Security & Supply-Chain Hardening

This release also ships security improvements that don't surface in the UI but matter for organizations evaluating HailBytes ASM's security posture during procurement.

bleach → nh3. Mozilla's bleach library was archived in January 2024 and receives no further security patches. HailBytes ASM used it to sanitise user-supplied content in PDF report fields and the administrator-configurable login banner. It has been replaced with nh3 (version 0.3.5), a Rust-backed sanitiser under active maintenance. The migration is a drop-in replacement with one improvement: nh3 manages anchor rel attributes itself via link_rel="noopener noreferrer", which is stricter than the previous behaviour. The same HTML tags remain permitted and rendered output is visually identical.

CVE dependency floor bumps. Three pip-audit findings are cleared by raising minimum version floors:

  • cryptography ≥ 46.0.7 — addresses a buffer overflow (CVE-2026-39892). Applied to both the web and hatchet images.
  • urllib3 ≥ 2.7.0 — addresses resource exhaustion and a header leak (CVE-2026-44431, CVE-2026-44432).
  • pygments ≥ 2.20.0 — addresses a ReDoS in the AdlLexer (CVE-2026-4539).

The resolved lock files were already at safe versions; the floor changes close the latent gap where a dependency resolver could otherwise select a vulnerable release. SCA tooling (AWS Inspector, Azure Defender) will see these findings clear after the update.

Reproducible hatchet image builds. The resolvers.txt DNS wordlist used by subdomain discovery was previously fetched at build time from a pinned commit in the trickest/resolvers repository. That repository force-pushes its auto-updated history, so any pinned SHA eventually becomes an orphaned ref that returns a 404 — breaking the entire hatchet image build, a failure mode that had already caused one outage.

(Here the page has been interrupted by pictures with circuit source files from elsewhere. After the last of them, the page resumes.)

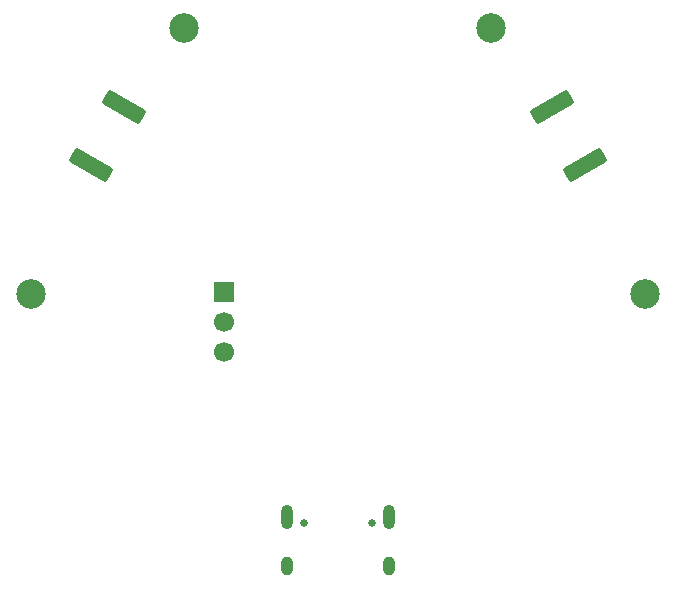
<source format=gbr>
%TF.GenerationSoftware,KiCad,Pcbnew,9.0.4-9.0.4-0~ubuntu22.04.1*%
%TF.CreationDate,2025-09-16T22:55:20+03:00*%
%TF.ProjectId,hexaGenMini-v1,68657861-4765-46e4-9d69-6e692d76312e,rev?*%
%TF.SameCoordinates,Original*%
%TF.FileFunction,Soldermask,Bot*%
%TF.FilePolarity,Negative*%
%FSLAX46Y46*%
G04 Gerber Fmt 4.6, Leading zero omitted, Abs format (unit mm)*
G04 Created by KiCad (PCBNEW 9.0.4-9.0.4-0~ubuntu22.04.1) date 2025-09-16 22:55:20*
%MOMM*%
%LPD*%
G01*
G04 APERTURE LIST*
G04 Aperture macros list*
%AMRoundRect*
0 Rectangle with rounded corners*
0 $1 Rounding radius*
0 $2 $3 $4 $5 $6 $7 $8 $9 X,Y pos of 4 corners*
0 Add a 4 corners polygon primitive as box body*
4,1,4,$2,$3,$4,$5,$6,$7,$8,$9,$2,$3,0*
0 Add four circle primitives for the rounded corners*
1,1,$1+$1,$2,$3*
1,1,$1+$1,$4,$5*
1,1,$1+$1,$6,$7*
1,1,$1+$1,$8,$9*
0 Add four rect primitives between the rounded corners*
20,1,$1+$1,$2,$3,$4,$5,0*
20,1,$1+$1,$4,$5,$6,$7,0*
20,1,$1+$1,$6,$7,$8,$9,0*
20,1,$1+$1,$8,$9,$2,$3,0*%
G04 Aperture macros list end*
%ADD10R,1.700000X1.700000*%
%ADD11C,1.700000*%
%ADD12C,2.500000*%
%ADD13RoundRect,0.250000X-1.173141X1.168061X-1.598141X0.431939X1.173141X-1.168061X1.598141X-0.431939X0*%
%ADD14RoundRect,0.250000X1.598141X0.431939X1.173141X1.168061X-1.598141X-0.431939X-1.173141X-1.168061X0*%
%ADD15C,0.650000*%
%ADD16O,1.000000X2.100000*%
%ADD17O,1.000000X1.600000*%
G04 APERTURE END LIST*
D10*
%TO.C,J3*%
X150310000Y-83780000D03*
D11*
X150310000Y-86320000D03*
X150310000Y-88860000D03*
%TD*%
D12*
%TO.C,H4*%
X133972540Y-84000000D03*
%TD*%
%TO.C,H1*%
X172972540Y-61480000D03*
%TD*%
D13*
%TO.C,J2*%
X139026546Y-73071522D03*
X141851546Y-68178478D03*
%TD*%
D12*
%TO.C,H2*%
X185972540Y-84000000D03*
%TD*%
D14*
%TO.C,J1*%
X178093534Y-68178478D03*
X180918534Y-73071522D03*
%TD*%
D15*
%TO.C,J4*%
X157082540Y-103400000D03*
X162862540Y-103400000D03*
D16*
X155652540Y-102870000D03*
D17*
X155652540Y-107050000D03*
D16*
X164292540Y-102870000D03*
D17*
X164292540Y-107050000D03*
%TD*%
D12*
%TO.C,H3*%
X146972540Y-61480000D03*
%TD*%
M02*

</source>
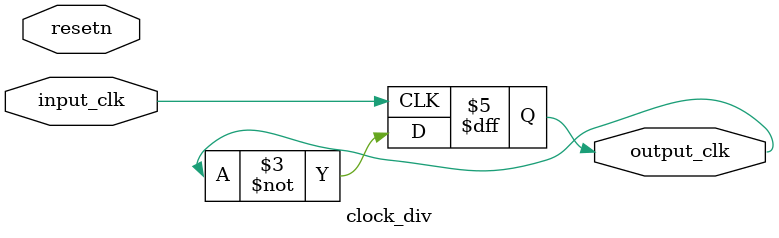
<source format=v>
module clock_div(resetn,input_clk, output_clk);
input input_clk,resetn;
output reg output_clk;
initial
begin
	output_clk = 0;
end
always @(posedge input_clk)
begin
	if(~resetn)
		output_clk <= 0;
	output_clk <= ~output_clk;
end
endmodule
</source>
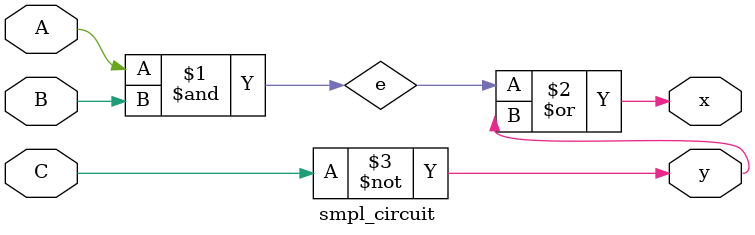
<source format=v>
module smpl_circuit(A,B,C,x,y);
input A,B,C;
output x,y;
wire e;
and g1(e,A,B);
not g2(y,C);
or g3(x,e,y);
endmodule

</source>
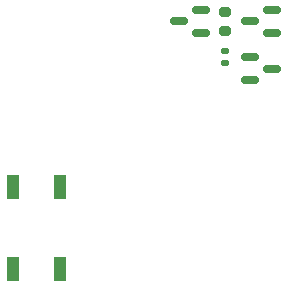
<source format=gbr>
%TF.GenerationSoftware,KiCad,Pcbnew,(6.0.9)*%
%TF.CreationDate,2023-01-21T18:50:51-09:00*%
%TF.ProjectId,CONTROLLER_Stick,434f4e54-524f-44c4-9c45-525f53746963,rev?*%
%TF.SameCoordinates,Original*%
%TF.FileFunction,Paste,Top*%
%TF.FilePolarity,Positive*%
%FSLAX46Y46*%
G04 Gerber Fmt 4.6, Leading zero omitted, Abs format (unit mm)*
G04 Created by KiCad (PCBNEW (6.0.9)) date 2023-01-21 18:50:51*
%MOMM*%
%LPD*%
G01*
G04 APERTURE LIST*
G04 Aperture macros list*
%AMRoundRect*
0 Rectangle with rounded corners*
0 $1 Rounding radius*
0 $2 $3 $4 $5 $6 $7 $8 $9 X,Y pos of 4 corners*
0 Add a 4 corners polygon primitive as box body*
4,1,4,$2,$3,$4,$5,$6,$7,$8,$9,$2,$3,0*
0 Add four circle primitives for the rounded corners*
1,1,$1+$1,$2,$3*
1,1,$1+$1,$4,$5*
1,1,$1+$1,$6,$7*
1,1,$1+$1,$8,$9*
0 Add four rect primitives between the rounded corners*
20,1,$1+$1,$2,$3,$4,$5,0*
20,1,$1+$1,$4,$5,$6,$7,0*
20,1,$1+$1,$6,$7,$8,$9,0*
20,1,$1+$1,$8,$9,$2,$3,0*%
G04 Aperture macros list end*
%ADD10RoundRect,0.200000X-0.275000X0.200000X-0.275000X-0.200000X0.275000X-0.200000X0.275000X0.200000X0*%
%ADD11RoundRect,0.150000X-0.587500X-0.150000X0.587500X-0.150000X0.587500X0.150000X-0.587500X0.150000X0*%
%ADD12RoundRect,0.150000X0.587500X0.150000X-0.587500X0.150000X-0.587500X-0.150000X0.587500X-0.150000X0*%
%ADD13RoundRect,0.135000X-0.185000X0.135000X-0.185000X-0.135000X0.185000X-0.135000X0.185000X0.135000X0*%
%ADD14R,1.000000X2.000000*%
G04 APERTURE END LIST*
D10*
%TO.C,R1*%
X26000000Y-2175000D03*
X26000000Y-3825000D03*
%TD*%
D11*
%TO.C,Q3*%
X28062500Y-6050000D03*
X28062500Y-7950000D03*
X29937500Y-7000000D03*
%TD*%
D12*
%TO.C,Q2*%
X29937500Y-3950000D03*
X29937500Y-2050000D03*
X28062500Y-3000000D03*
%TD*%
%TO.C,Q1*%
X23937500Y-3950000D03*
X23937500Y-2050000D03*
X22062500Y-3000000D03*
%TD*%
D13*
%TO.C,R2*%
X26000000Y-5490000D03*
X26000000Y-6510000D03*
%TD*%
D14*
%TO.C,SW1*%
X8000000Y-24000000D03*
X8000000Y-17000000D03*
X12000000Y-24000000D03*
X12000000Y-17000000D03*
%TD*%
M02*

</source>
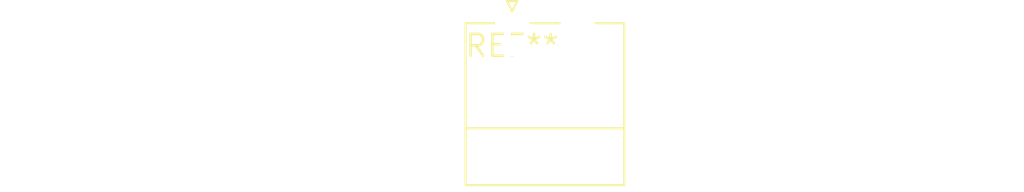
<source format=kicad_pcb>
(kicad_pcb (version 20240108) (generator pcbnew)

  (general
    (thickness 1.6)
  )

  (paper "A4")
  (layers
    (0 "F.Cu" signal)
    (31 "B.Cu" signal)
    (32 "B.Adhes" user "B.Adhesive")
    (33 "F.Adhes" user "F.Adhesive")
    (34 "B.Paste" user)
    (35 "F.Paste" user)
    (36 "B.SilkS" user "B.Silkscreen")
    (37 "F.SilkS" user "F.Silkscreen")
    (38 "B.Mask" user)
    (39 "F.Mask" user)
    (40 "Dwgs.User" user "User.Drawings")
    (41 "Cmts.User" user "User.Comments")
    (42 "Eco1.User" user "User.Eco1")
    (43 "Eco2.User" user "User.Eco2")
    (44 "Edge.Cuts" user)
    (45 "Margin" user)
    (46 "B.CrtYd" user "B.Courtyard")
    (47 "F.CrtYd" user "F.Courtyard")
    (48 "B.Fab" user)
    (49 "F.Fab" user)
    (50 "User.1" user)
    (51 "User.2" user)
    (52 "User.3" user)
    (53 "User.4" user)
    (54 "User.5" user)
    (55 "User.6" user)
    (56 "User.7" user)
    (57 "User.8" user)
    (58 "User.9" user)
  )

  (setup
    (pad_to_mask_clearance 0)
    (pcbplotparams
      (layerselection 0x00010fc_ffffffff)
      (plot_on_all_layers_selection 0x0000000_00000000)
      (disableapertmacros false)
      (usegerberextensions false)
      (usegerberattributes false)
      (usegerberadvancedattributes false)
      (creategerberjobfile false)
      (dashed_line_dash_ratio 12.000000)
      (dashed_line_gap_ratio 3.000000)
      (svgprecision 4)
      (plotframeref false)
      (viasonmask false)
      (mode 1)
      (useauxorigin false)
      (hpglpennumber 1)
      (hpglpenspeed 20)
      (hpglpendiameter 15.000000)
      (dxfpolygonmode false)
      (dxfimperialunits false)
      (dxfusepcbnewfont false)
      (psnegative false)
      (psa4output false)
      (plotreference false)
      (plotvalue false)
      (plotinvisibletext false)
      (sketchpadsonfab false)
      (subtractmaskfromsilk false)
      (outputformat 1)
      (mirror false)
      (drillshape 1)
      (scaleselection 1)
      (outputdirectory "")
    )
  )

  (net 0 "")

  (footprint "PhoenixContact_MC_1,5_2-G-3.81_1x02_P3.81mm_Horizontal" (layer "F.Cu") (at 0 0))

)

</source>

The wordlist is now vendored directly in the repository and COPYed into the image, making builds fully reproducible with no build-time network dependency on a mutable upstream. A README documents the refresh process.

Upgrading

This release is available on the AWS Marketplace and Azure Marketplace. Existing deployments update by pulling the latest Docker image. No data migration or reconfiguration is required for any of the changes in this release.

The MSSP portfolio metrics appear immediately on the All Projects page after upgrading. The SCIM fix takes effect automatically — if your IdP had marked provisioning as errored for existing users, trigger a manual sync after the update to recover. The pt-BR translations, Eyeballer badges, scheduled-scan display, pagination fix, and report preview are all active immediately. The ICS/OT demo targets are opt-in and require manual deployment via the Terraform modules; they are not started by default in production deployments.